--- AIM OF THE EXERCISE ---
Omit pictures and quote the listing below line by line, from its start through the line that holds "Within the **CREODIAS**".

--- MATERIAL SHOWN ---
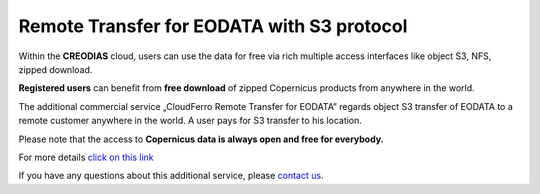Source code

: Remote Transfer for EODATA with S3 protocol
============================================

Within the **CREODIAS** cloud, users can use the data for free via rich multiple access interfaces like object S3, NFS, zipped download.

**Registered users** can benefit from **free download** of zipped Copernicus products from anywhere in the world.
 
The additional commercial service „CloudFerro Remote Transfer for EODATA” regards object S3 transfer of EODATA to a remote customer anywhere in the world. A user pays for S3 transfer to his location.
 
Please note that the access to **Copernicus data is always open and free for everybody.**
 
For more details `click on this link <https://cloudferro-cf3.readthedocs-hosted.com/en/latest/eodata/remotetransfereodata/remotetransfereodata.html>`_

 
If you have any questions about this additional service, please `contact us <sales@cloudferro.com>`_.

--- YOUR RESPONSE ---
Source code

: Remote Transfer for EODATA with S3 protocol
============================================

Within the **CREODIAS** cloud, users can use the data for free via rich multiple access interfaces like object S3, NFS, zipped download.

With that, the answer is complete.